▶ _WHAT THIS TASK INVOLVES_
Copy, exactly and without additions, every line in the records below from the one holding "Olen põiminud kursustesse" through the one holding "मुख्य सचिव की अध्यक्षता में हुयी, सुरक्षित", both ends included.

▶ _SUPPLIED MATERIAL_
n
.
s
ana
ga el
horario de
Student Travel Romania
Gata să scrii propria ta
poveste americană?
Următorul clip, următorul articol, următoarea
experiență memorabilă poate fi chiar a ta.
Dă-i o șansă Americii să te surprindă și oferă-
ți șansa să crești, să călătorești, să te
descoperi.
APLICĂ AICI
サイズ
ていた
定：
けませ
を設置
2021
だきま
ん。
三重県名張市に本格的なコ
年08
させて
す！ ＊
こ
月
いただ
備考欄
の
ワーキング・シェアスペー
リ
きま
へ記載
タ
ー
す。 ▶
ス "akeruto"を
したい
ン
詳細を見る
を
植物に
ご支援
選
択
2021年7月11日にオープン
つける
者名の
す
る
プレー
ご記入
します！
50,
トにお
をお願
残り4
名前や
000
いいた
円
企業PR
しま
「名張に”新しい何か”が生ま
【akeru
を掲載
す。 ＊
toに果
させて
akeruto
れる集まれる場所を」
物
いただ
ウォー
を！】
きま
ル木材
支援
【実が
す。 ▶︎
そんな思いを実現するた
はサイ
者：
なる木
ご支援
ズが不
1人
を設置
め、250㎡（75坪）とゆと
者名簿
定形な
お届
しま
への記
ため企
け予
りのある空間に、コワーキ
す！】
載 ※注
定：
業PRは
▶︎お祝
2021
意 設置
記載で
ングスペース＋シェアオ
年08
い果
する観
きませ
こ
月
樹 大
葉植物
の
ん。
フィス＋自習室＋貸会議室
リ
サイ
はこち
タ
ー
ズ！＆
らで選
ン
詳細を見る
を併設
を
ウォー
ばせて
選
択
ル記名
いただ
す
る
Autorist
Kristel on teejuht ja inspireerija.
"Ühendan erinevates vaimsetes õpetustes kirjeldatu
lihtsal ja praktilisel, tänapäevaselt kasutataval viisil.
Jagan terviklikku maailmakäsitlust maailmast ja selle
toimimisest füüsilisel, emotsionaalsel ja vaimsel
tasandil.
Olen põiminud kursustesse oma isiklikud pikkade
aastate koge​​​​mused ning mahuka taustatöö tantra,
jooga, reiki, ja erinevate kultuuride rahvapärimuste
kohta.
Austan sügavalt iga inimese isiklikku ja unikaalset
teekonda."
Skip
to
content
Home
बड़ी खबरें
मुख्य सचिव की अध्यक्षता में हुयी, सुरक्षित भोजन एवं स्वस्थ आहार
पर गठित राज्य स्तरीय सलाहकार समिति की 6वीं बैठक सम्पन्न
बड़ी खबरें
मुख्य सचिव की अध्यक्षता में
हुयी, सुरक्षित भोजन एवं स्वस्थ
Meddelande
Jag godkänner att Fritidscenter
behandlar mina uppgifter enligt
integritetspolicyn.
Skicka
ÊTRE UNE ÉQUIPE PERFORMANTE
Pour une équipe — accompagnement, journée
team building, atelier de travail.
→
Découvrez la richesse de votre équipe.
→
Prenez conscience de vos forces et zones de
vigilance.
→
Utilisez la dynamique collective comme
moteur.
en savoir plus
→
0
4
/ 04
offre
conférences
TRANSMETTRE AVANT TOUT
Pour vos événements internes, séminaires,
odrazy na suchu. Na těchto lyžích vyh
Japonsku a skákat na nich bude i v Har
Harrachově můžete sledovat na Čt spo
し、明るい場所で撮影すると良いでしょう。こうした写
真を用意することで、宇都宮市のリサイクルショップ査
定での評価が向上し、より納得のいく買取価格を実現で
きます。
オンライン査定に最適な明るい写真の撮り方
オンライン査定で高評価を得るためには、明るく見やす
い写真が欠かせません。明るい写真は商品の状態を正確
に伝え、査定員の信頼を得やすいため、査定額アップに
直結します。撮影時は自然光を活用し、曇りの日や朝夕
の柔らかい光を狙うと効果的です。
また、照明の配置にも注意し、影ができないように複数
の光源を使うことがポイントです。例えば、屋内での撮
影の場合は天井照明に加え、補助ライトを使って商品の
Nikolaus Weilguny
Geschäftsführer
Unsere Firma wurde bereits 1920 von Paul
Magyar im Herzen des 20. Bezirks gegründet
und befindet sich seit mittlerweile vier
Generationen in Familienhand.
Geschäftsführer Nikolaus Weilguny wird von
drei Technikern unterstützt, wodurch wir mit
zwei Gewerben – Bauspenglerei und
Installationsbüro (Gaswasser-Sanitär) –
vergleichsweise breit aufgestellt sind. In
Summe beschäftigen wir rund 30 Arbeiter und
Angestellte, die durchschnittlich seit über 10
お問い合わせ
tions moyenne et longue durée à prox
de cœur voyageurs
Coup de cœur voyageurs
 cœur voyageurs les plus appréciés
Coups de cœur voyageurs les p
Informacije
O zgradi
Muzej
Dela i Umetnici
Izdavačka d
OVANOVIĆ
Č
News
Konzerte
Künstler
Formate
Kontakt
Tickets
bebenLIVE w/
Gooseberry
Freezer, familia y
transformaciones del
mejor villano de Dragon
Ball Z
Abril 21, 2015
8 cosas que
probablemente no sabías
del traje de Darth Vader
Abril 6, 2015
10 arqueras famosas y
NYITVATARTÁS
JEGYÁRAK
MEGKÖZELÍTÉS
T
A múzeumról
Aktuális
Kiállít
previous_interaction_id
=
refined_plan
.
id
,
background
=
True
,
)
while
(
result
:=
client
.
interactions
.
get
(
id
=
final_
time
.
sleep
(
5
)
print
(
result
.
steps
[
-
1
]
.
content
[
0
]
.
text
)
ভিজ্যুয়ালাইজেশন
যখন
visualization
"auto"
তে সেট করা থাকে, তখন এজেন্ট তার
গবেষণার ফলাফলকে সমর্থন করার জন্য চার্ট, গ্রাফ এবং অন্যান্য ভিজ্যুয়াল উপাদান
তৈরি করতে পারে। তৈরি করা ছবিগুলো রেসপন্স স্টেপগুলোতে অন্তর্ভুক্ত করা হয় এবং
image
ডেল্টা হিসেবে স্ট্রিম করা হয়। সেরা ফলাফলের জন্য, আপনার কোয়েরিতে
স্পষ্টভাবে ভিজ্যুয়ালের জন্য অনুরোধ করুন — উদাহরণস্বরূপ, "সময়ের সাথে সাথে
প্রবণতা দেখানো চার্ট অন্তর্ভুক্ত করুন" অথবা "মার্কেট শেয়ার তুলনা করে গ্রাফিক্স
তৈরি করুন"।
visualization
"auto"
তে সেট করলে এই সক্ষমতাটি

▶ _THE ANSWER_
Olen põiminud kursustesse oma isiklikud pikkade
aastate koge​​​​mused ning mahuka taustatöö tantra,
jooga, reiki, ja erinevate kultuuride rahvapärimuste
kohta.
Austan sügavalt iga inimese isiklikku ja unikaalset
teekonda."
Skip
to
content
Home
बड़ी खबरें
मुख्य सचिव की अध्यक्षता में हुयी, सुरक्षित भोजन एवं स्वस्थ आहार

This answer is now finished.